NatzCNL · 18/02/2012 00:30

MsBakingCakes, just wanted to send you a big

I cant offer any advice with regards to whether your daughters behaviour is linked to seeing your ex, but I have had 3 daughters, and the age your daughter is at now was always the hardest with my eldest 2 (youngest is only 4 months old, so yet to see).

Terrible twos are nothing compared to the Horrible Three's! My middle daughter only just came out of this phase, she has just turned 4. I always found that praise gets better results than telling off - not that I am suggesting you dont discipline her when she tantrums, but when she behaves well make a big fuss. My girls responded much better to this than being told off. Also explaining why her behaviour is not acceptable (once the tantrum is over, no point mid-screaming) in a calm voice helped my two understand why mummy was not happy with them.

┄┄┄┄┄┄┄┄┄┄┄┄┄┄┄┄┄┄┄┄

* _Instructions for the task_
Write out the forum post on toddler tantrums word for word, in full.

[Stored data]
┄┄┄┄┄┄┄┄┄┄┄┄┄┄┄┄┄┄┄┄

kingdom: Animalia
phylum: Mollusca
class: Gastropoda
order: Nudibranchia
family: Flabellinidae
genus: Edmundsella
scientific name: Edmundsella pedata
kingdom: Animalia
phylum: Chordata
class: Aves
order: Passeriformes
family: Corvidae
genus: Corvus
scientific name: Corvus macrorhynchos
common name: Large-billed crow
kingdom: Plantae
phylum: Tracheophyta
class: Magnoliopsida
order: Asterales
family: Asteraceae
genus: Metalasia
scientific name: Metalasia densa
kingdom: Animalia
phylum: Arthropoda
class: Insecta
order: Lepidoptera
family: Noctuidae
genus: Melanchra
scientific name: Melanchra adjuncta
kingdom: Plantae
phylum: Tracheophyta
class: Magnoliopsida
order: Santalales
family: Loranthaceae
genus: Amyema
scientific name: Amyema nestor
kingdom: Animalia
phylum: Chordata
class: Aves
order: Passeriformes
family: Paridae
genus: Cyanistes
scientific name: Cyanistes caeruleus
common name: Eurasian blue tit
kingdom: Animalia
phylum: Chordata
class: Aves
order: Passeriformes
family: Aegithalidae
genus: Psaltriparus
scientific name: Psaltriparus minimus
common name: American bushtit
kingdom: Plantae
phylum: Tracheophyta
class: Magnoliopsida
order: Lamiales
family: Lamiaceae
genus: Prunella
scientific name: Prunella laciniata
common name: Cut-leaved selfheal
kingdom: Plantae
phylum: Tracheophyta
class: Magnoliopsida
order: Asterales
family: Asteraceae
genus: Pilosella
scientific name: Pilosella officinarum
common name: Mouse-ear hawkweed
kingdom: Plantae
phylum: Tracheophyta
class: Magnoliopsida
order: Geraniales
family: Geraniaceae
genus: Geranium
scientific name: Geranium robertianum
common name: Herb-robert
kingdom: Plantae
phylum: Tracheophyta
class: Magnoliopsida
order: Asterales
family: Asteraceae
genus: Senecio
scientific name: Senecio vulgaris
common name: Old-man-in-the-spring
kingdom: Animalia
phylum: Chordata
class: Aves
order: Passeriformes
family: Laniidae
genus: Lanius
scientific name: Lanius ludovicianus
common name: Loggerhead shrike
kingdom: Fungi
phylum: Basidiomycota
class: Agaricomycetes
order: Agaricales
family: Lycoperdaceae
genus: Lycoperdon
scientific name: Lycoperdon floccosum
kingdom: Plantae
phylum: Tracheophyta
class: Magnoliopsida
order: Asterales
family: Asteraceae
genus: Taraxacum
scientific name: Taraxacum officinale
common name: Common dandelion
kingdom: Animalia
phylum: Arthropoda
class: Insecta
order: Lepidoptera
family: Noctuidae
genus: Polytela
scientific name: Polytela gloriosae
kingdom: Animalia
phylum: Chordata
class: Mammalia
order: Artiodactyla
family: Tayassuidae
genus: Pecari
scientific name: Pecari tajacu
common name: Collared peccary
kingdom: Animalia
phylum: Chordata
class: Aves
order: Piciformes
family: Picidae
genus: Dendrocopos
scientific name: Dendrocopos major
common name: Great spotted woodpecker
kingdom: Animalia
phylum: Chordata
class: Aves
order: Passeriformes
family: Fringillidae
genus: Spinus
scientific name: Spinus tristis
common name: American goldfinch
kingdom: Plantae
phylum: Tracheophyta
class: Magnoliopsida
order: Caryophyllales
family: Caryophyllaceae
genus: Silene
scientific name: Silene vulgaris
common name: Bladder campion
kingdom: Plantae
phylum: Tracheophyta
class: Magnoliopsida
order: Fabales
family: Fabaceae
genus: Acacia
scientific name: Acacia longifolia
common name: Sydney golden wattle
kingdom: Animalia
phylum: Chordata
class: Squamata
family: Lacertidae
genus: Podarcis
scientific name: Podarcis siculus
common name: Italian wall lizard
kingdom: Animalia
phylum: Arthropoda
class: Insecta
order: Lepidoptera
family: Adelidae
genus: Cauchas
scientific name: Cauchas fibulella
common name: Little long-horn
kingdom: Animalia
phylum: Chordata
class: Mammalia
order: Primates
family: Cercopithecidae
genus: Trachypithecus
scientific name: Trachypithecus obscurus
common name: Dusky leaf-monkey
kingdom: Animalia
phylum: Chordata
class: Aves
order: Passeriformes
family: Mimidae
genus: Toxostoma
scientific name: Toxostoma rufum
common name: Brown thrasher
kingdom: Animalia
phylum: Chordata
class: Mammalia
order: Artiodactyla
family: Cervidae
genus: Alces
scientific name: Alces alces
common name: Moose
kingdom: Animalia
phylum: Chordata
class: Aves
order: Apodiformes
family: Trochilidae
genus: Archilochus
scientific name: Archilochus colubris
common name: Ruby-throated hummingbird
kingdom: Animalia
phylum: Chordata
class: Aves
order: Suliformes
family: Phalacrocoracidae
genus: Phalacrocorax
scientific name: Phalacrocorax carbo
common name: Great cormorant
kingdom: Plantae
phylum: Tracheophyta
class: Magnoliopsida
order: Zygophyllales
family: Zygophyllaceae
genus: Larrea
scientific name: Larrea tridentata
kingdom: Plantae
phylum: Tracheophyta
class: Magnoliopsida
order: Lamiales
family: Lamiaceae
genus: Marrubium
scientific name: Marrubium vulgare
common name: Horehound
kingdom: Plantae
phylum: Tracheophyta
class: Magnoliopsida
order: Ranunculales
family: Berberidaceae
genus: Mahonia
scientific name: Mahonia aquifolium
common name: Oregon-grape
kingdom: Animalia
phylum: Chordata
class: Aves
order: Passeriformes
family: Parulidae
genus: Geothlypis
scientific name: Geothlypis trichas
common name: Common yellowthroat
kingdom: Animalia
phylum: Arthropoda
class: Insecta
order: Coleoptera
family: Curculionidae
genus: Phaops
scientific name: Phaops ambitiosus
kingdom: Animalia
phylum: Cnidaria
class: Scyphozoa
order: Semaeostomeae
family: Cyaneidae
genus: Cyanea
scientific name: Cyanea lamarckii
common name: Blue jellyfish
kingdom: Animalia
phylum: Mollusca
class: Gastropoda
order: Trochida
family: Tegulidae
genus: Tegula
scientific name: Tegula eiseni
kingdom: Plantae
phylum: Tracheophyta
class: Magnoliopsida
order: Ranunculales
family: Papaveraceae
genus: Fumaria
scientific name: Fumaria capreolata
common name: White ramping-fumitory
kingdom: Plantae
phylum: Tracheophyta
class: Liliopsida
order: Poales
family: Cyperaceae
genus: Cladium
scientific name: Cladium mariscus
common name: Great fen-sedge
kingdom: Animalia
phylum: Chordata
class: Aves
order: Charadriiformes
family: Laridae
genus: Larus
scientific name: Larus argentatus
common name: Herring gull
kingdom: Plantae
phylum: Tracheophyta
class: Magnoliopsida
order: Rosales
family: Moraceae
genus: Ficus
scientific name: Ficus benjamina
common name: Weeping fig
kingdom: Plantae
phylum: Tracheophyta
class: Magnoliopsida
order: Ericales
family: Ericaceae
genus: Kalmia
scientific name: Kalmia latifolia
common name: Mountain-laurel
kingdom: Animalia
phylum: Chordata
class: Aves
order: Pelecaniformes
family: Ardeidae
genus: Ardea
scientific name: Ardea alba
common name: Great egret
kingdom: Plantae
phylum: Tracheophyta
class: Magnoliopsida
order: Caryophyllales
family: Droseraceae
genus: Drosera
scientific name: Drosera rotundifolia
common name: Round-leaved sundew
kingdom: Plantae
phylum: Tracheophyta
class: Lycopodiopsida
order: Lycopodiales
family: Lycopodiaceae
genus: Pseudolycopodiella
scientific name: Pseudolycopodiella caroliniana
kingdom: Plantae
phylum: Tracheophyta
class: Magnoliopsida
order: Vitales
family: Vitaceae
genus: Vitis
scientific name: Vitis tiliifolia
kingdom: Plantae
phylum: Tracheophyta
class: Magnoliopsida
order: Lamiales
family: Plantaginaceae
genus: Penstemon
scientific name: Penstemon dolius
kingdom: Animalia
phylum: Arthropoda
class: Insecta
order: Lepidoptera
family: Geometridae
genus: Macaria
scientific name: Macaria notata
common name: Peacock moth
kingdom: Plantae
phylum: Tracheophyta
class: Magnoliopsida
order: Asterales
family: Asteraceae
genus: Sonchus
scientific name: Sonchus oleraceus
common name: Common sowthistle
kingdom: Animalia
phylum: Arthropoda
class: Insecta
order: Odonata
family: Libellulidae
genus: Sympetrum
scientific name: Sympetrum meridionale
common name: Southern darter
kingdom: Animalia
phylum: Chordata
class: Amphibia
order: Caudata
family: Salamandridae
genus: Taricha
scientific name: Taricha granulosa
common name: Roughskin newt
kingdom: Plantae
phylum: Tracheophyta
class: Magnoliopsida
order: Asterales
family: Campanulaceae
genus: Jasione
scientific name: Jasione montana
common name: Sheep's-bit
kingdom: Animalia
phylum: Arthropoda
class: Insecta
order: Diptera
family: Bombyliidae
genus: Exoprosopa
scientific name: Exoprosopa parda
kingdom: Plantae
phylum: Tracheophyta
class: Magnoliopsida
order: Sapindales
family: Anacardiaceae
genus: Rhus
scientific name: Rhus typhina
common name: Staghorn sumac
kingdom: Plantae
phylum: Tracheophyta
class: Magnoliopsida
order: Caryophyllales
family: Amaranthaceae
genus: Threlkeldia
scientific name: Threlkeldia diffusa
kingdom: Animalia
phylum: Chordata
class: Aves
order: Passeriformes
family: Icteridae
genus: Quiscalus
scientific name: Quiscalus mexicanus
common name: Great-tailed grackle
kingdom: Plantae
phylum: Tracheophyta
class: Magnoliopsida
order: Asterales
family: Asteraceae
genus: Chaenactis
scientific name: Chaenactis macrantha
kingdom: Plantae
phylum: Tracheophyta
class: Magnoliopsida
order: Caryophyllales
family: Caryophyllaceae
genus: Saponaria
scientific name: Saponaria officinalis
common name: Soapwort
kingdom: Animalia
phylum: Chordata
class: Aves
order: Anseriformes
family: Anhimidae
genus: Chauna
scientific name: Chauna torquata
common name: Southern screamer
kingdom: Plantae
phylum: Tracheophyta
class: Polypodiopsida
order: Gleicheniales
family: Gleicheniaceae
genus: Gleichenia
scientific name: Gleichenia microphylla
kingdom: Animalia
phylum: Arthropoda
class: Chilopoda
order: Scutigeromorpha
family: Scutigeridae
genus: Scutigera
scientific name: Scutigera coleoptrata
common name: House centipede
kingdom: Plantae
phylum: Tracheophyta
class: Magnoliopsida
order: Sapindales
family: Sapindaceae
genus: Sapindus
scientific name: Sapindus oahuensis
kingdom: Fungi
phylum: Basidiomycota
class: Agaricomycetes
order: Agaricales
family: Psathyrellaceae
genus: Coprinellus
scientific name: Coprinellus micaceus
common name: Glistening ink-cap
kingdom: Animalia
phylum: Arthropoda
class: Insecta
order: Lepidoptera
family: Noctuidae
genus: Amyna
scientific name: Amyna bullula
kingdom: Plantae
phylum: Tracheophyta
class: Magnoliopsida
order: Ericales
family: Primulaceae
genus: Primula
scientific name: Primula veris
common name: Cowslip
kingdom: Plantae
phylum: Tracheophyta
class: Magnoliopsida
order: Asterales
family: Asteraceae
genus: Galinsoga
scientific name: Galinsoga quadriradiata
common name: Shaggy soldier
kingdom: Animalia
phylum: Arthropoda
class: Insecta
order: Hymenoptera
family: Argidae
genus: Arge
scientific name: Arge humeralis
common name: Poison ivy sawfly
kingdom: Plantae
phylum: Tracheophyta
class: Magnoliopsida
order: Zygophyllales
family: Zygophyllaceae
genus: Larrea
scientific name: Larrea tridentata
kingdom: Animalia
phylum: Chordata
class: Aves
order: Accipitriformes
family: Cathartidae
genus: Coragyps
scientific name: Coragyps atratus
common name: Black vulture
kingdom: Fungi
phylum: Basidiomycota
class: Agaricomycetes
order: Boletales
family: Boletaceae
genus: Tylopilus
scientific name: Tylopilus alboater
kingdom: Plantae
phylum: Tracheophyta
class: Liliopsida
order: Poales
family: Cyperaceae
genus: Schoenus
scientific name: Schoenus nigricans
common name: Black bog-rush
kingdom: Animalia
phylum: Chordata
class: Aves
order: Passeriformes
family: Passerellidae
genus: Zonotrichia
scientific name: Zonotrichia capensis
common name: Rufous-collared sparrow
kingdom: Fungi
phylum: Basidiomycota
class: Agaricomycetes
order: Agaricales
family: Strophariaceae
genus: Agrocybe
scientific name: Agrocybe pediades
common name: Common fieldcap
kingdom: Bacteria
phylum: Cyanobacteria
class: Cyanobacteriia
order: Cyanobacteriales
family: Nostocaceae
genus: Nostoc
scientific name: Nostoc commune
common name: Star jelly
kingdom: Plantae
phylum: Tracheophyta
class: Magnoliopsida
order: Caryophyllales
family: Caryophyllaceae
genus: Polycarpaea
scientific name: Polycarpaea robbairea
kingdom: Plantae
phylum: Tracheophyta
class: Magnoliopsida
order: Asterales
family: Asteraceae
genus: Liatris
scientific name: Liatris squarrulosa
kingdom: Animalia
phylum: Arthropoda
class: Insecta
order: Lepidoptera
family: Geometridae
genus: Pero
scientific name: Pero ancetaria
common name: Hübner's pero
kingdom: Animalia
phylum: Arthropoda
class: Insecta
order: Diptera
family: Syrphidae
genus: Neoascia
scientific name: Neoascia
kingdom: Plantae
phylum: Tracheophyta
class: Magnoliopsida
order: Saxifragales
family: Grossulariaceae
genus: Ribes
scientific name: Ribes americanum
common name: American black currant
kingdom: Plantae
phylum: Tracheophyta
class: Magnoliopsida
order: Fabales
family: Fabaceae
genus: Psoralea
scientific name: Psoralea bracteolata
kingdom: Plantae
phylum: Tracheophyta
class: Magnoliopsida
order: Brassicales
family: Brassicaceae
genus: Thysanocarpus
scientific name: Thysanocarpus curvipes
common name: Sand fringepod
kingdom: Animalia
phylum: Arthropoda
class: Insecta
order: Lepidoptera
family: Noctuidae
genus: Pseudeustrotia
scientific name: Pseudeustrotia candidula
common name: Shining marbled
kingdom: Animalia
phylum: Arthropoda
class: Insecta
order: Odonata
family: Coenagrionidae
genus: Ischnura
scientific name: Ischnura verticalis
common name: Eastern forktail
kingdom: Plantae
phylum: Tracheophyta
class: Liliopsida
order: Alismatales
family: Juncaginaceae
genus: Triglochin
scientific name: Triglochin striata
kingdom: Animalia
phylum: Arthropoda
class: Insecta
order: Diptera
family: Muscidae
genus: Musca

┄┄┄┄┄┄┄┄┄┄┄┄┄┄┄┄┄┄┄┄

* _Response_
NatzCNL · 18/02/2012 00:30

MsBakingCakes, just wanted to send you a big

I cant offer any advice with regards to whether your daughters behaviour is linked to seeing your ex, but I have had 3 daughters, and the age your daughter is at now was always the hardest with my eldest 2 (youngest is only 4 months old, so yet to see).

Terrible twos are nothing compared to the Horrible Three's! My middle daughter only just came out of this phase, she has just turned 4. I always found that praise gets better results than telling off - not that I am suggesting you dont discipline her when she tantrums, but when she behaves well make a big fuss. My girls responded much better to this than being told off. Also explaining why her behaviour is not acceptable (once the tantrum is over, no point mid-screaming) in a calm voice helped my two understand why mummy was not happy with them.